● RECORDS SHOWN
%%
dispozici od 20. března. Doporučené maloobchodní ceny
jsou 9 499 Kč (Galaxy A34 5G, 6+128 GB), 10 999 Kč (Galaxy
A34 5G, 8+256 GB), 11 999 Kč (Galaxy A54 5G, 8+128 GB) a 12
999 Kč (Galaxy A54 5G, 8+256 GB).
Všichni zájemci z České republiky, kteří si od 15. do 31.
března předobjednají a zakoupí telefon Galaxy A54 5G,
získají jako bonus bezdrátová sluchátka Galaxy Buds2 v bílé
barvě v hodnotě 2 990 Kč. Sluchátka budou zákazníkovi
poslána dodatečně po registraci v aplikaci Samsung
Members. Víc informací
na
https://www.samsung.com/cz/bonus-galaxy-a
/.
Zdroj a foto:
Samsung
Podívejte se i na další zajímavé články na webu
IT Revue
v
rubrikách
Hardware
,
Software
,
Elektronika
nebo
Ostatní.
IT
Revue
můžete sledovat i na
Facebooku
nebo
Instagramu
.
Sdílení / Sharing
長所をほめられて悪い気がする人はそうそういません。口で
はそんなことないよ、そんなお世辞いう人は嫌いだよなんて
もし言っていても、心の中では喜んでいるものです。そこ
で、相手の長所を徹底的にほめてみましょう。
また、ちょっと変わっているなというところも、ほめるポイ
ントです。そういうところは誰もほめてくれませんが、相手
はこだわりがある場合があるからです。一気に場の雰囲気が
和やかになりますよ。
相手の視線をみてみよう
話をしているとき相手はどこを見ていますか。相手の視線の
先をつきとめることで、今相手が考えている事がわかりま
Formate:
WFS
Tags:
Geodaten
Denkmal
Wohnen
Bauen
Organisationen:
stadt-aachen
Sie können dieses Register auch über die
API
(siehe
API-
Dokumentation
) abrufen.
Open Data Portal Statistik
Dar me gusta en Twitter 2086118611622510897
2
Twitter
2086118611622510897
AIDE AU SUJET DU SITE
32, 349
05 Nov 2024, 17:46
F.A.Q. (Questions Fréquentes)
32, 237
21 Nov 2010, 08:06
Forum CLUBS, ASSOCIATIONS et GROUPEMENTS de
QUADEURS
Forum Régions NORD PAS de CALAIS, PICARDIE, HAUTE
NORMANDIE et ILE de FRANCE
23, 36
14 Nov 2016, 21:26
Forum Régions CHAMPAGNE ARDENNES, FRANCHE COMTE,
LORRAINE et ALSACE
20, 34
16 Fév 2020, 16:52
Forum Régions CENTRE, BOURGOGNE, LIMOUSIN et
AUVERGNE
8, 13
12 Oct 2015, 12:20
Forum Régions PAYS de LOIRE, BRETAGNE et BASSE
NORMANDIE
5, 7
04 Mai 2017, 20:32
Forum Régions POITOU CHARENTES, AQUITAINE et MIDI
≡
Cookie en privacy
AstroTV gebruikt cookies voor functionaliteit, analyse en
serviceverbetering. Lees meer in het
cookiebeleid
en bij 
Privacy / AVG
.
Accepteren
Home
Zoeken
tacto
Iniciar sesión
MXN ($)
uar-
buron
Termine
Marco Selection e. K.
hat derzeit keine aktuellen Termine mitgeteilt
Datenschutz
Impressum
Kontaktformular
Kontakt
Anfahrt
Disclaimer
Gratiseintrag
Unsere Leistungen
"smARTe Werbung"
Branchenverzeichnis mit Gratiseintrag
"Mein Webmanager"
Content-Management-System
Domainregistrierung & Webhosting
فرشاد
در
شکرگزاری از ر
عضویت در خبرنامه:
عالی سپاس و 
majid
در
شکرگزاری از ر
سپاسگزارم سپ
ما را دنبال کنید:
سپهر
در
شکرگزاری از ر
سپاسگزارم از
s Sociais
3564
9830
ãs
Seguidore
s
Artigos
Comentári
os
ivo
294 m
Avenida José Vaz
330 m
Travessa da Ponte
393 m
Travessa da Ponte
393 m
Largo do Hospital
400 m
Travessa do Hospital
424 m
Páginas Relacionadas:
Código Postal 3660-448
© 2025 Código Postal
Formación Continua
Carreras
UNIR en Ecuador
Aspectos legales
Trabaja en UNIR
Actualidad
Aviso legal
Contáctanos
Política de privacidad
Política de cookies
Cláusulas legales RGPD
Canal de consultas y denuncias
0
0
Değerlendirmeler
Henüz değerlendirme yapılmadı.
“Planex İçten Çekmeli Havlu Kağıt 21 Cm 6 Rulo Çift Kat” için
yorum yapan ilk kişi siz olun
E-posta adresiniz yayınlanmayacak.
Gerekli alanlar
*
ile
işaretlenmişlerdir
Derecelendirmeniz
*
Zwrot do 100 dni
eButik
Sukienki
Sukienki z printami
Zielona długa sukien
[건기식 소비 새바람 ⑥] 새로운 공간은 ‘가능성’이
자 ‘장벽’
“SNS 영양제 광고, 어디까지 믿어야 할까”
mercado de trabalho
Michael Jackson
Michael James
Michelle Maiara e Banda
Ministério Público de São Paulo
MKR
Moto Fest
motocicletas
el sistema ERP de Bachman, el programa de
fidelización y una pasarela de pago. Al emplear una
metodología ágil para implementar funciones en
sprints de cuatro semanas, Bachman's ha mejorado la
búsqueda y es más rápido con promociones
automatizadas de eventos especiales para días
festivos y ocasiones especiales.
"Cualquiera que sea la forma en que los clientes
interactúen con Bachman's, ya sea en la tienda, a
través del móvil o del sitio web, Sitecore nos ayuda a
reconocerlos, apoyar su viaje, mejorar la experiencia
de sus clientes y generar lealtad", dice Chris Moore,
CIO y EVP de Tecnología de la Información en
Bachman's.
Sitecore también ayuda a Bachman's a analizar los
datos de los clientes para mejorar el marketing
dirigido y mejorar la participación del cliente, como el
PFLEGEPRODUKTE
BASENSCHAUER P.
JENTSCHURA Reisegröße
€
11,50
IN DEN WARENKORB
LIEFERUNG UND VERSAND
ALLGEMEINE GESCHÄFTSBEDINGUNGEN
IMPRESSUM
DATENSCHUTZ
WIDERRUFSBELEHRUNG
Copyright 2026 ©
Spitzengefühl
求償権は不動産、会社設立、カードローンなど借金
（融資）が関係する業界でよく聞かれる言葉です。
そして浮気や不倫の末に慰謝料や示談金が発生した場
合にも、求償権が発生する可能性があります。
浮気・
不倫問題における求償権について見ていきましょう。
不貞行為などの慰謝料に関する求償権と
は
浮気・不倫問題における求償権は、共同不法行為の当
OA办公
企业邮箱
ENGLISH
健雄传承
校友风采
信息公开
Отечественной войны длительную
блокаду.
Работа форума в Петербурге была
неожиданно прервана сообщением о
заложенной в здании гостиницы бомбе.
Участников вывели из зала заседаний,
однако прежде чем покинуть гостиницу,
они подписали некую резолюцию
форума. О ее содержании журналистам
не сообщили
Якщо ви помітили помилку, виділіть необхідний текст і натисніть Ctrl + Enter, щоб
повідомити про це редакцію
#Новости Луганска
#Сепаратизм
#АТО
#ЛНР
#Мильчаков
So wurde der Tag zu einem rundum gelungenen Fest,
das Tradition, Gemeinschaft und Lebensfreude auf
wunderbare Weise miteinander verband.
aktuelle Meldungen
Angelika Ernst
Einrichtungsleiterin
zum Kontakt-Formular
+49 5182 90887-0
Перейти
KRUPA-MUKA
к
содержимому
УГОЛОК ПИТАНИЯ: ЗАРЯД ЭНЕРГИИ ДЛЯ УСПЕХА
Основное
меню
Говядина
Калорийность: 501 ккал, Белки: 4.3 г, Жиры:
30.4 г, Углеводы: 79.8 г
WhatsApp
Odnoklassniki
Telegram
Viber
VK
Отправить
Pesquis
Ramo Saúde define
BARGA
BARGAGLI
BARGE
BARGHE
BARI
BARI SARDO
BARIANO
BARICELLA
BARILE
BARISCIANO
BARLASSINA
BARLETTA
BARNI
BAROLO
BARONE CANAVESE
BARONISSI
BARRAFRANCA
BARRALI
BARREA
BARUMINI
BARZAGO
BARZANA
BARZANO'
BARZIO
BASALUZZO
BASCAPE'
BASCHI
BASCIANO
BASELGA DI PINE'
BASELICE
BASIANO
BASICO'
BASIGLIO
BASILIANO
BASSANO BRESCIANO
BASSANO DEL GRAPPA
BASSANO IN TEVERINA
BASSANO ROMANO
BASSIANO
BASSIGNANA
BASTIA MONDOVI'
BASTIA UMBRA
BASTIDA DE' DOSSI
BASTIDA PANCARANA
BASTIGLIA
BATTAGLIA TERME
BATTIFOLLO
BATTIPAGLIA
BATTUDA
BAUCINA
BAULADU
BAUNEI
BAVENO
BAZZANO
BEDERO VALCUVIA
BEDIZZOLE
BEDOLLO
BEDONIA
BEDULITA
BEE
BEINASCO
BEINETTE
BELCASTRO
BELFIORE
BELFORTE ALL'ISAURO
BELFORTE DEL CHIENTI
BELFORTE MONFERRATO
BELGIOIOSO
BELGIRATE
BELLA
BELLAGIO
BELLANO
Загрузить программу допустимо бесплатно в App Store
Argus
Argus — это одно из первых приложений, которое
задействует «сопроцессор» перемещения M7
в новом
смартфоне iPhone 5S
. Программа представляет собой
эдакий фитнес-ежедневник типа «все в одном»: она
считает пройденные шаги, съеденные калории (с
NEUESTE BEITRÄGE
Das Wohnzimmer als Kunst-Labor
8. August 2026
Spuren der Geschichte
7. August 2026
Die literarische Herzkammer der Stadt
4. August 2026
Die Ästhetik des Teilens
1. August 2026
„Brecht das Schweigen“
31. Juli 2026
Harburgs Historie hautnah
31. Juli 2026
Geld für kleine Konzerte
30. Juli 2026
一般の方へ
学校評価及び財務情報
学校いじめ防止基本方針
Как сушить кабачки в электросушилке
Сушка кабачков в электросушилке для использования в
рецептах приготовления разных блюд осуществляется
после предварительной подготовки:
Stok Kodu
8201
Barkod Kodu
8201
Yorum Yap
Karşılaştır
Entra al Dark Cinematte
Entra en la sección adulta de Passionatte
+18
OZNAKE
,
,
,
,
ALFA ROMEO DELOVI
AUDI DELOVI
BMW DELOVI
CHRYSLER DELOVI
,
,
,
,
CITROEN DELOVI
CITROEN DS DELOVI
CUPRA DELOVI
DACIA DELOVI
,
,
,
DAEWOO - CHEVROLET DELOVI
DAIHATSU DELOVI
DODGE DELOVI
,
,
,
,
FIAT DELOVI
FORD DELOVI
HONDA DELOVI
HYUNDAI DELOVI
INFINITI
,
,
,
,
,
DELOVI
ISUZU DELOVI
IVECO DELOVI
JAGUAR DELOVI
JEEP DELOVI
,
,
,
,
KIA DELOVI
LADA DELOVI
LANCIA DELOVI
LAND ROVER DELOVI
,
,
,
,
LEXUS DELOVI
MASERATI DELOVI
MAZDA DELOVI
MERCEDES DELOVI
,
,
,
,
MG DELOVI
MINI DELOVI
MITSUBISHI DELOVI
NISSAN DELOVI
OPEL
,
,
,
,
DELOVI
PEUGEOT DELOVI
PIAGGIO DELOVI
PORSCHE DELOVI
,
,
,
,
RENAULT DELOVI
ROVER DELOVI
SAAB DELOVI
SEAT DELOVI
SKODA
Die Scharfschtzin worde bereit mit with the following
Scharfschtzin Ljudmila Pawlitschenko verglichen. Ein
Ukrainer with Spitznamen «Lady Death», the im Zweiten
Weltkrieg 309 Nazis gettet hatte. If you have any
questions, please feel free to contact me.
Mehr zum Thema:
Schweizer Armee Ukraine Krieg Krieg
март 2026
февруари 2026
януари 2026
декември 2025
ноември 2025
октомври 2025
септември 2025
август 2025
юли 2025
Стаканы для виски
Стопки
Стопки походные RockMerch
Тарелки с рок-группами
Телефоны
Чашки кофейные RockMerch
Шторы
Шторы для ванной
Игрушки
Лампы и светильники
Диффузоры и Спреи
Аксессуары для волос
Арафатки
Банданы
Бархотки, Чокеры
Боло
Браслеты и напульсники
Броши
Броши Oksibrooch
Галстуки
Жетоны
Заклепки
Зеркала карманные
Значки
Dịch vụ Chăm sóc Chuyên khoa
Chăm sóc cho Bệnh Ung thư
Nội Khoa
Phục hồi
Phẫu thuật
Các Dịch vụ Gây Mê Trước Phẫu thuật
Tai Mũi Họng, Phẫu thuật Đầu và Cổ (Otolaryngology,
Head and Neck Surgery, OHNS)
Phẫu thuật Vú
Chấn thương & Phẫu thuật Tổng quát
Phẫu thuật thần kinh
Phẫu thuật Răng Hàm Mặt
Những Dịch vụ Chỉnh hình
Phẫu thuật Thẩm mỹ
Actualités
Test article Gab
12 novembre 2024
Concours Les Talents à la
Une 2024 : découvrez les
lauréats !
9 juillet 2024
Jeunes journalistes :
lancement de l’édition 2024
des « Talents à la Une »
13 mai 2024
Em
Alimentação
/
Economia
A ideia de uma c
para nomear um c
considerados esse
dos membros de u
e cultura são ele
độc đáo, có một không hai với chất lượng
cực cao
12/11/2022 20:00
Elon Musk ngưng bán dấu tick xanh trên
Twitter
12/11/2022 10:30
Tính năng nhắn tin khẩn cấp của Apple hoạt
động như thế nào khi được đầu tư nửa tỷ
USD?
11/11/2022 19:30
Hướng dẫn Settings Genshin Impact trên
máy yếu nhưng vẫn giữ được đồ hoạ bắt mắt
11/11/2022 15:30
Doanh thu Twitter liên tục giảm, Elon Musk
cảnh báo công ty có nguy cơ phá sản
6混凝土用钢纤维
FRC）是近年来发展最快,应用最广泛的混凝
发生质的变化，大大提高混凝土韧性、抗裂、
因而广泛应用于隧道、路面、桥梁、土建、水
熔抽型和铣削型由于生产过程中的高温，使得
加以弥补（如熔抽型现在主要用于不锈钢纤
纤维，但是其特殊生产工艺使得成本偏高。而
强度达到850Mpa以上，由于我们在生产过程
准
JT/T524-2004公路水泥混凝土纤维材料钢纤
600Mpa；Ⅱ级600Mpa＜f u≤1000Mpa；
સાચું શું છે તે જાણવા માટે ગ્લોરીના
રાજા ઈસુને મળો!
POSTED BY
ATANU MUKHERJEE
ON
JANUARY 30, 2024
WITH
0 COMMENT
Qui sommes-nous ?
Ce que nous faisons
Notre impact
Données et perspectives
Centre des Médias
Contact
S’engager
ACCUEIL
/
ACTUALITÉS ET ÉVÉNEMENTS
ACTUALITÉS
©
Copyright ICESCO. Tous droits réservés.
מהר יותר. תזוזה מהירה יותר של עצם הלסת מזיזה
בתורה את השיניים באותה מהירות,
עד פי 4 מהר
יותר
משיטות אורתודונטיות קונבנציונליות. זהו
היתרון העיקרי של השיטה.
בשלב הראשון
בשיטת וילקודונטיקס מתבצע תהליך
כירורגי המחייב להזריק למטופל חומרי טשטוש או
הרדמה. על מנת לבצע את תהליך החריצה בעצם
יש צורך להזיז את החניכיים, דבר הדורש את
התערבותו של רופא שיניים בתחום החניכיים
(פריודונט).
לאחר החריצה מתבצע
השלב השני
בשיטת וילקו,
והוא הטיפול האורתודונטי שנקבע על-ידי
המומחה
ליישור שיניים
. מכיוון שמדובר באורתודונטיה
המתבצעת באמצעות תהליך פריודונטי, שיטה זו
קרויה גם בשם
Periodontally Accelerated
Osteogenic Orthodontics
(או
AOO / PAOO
%%
● TASK GOAL
Search the entries for the word "NORMANDIE", then copy every line in which it is found.

● PROBLEM SOLUTION
NORMANDIE et ILE de FRANCE
NORMANDIE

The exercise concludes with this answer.